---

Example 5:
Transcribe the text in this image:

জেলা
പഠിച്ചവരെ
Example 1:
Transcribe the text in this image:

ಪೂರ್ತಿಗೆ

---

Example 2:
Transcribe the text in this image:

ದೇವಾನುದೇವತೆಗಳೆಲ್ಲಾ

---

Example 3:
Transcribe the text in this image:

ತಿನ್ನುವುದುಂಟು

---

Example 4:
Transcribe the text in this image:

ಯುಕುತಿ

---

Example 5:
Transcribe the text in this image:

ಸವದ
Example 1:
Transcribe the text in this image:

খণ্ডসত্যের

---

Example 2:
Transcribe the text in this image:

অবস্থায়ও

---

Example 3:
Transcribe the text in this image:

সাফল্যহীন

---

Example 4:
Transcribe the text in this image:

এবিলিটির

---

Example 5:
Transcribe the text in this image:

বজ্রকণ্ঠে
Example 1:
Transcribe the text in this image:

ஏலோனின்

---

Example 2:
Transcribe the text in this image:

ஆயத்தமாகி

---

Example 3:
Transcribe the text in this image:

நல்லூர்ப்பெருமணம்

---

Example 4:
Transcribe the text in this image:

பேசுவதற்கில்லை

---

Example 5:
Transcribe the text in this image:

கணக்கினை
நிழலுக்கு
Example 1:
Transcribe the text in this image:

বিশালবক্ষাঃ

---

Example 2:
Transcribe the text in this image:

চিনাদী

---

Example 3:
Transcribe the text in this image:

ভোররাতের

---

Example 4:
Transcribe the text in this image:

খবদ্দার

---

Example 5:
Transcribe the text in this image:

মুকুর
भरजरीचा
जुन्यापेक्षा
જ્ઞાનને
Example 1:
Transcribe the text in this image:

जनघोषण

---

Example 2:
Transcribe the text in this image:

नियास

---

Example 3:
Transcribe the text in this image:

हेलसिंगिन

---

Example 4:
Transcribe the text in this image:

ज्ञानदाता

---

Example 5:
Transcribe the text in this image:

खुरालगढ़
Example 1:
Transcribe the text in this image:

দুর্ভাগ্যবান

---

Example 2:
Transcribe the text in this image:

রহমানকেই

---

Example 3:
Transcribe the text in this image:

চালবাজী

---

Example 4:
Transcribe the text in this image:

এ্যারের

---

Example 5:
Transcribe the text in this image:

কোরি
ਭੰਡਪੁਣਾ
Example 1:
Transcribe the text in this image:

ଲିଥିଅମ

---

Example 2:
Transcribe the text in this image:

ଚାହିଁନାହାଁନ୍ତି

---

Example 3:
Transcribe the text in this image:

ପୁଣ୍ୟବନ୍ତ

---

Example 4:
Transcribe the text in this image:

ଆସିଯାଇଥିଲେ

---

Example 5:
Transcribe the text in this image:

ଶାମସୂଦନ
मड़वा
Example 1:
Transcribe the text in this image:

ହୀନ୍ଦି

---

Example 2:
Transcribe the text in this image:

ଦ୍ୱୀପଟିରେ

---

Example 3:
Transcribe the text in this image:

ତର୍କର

———

-- Exercise --
Reproduce every line of the items above without alteration.

-- Problem solution --
---

Example 5:
Transcribe the text in this image:

জেলা
പഠിച്ചവരെ
Example 1:
Transcribe the text in this image:

ಪೂರ್ತಿಗೆ

---

Example 2:
Transcribe the text in this image:

ದೇವಾನುದೇವತೆಗಳೆಲ್ಲಾ

---

Example 3:
Transcribe the text in this image:

ತಿನ್ನುವುದುಂಟು

---

Example 4:
Transcribe the text in this image:

ಯುಕುತಿ

---

Example 5:
Transcribe the text in this image:

ಸವದ
Example 1:
Transcribe the text in this image:

খণ্ডসত্যের

---

Example 2:
Transcribe the text in this image:

অবস্থায়ও

---

Example 3:
Transcribe the text in this image:

সাফল্যহীন

---

Example 4:
Transcribe the text in this image:

এবিলিটির

---

Example 5:
Transcribe the text in this image:

বজ্রকণ্ঠে
Example 1:
Transcribe the text in this image:

ஏலோனின்

---

Example 2:
Transcribe the text in this image:

ஆயத்தமாகி

---

Example 3:
Transcribe the text in this image:

நல்லூர்ப்பெருமணம்

---

Example 4:
Transcribe the text in this image:

பேசுவதற்கில்லை

---

Example 5:
Transcribe the text in this image:

கணக்கினை
நிழலுக்கு
Example 1:
Transcribe the text in this image:

বিশালবক্ষাঃ

---

Example 2:
Transcribe the text in this image:

চিনাদী

---

Example 3:
Transcribe the text in this image:

ভোররাতের

---

Example 4:
Transcribe the text in this image:

খবদ্দার

---

Example 5:
Transcribe the text in this image:

মুকুর
भरजरीचा
जुन्यापेक्षा
જ્ઞાનને
Example 1:
Transcribe the text in this image:

जनघोषण

---

Example 2:
Transcribe the text in this image:

नियास

---

Example 3:
Transcribe the text in this image:

हेलसिंगिन

---

Example 4:
Transcribe the text in this image:

ज्ञानदाता

---

Example 5:
Transcribe the text in this image:

खुरालगढ़
Example 1:
Transcribe the text in this image:

দুর্ভাগ্যবান

---

Example 2:
Transcribe the text in this image:

রহমানকেই

---

Example 3:
Transcribe the text in this image:

চালবাজী

---

Example 4:
Transcribe the text in this image:

এ্যারের

---

Example 5:
Transcribe the text in this image:

কোরি
ਭੰਡਪੁਣਾ
Example 1:
Transcribe the text in this image:

ଲିଥିଅମ

---

Example 2:
Transcribe the text in this image:

ଚାହିଁନାହାଁନ୍ତି

---

Example 3:
Transcribe the text in this image:

ପୁଣ୍ୟବନ୍ତ

---

Example 4:
Transcribe the text in this image:

ଆସିଯାଇଥିଲେ

---

Example 5:
Transcribe the text in this image:

ଶାମସୂଦନ
मड़वा
Example 1:
Transcribe the text in this image:

ହୀନ୍ଦି

---

Example 2:
Transcribe the text in this image:

ଦ୍ୱୀପଟିରେ

---

Example 3:
Transcribe the text in this image:

ତର୍କର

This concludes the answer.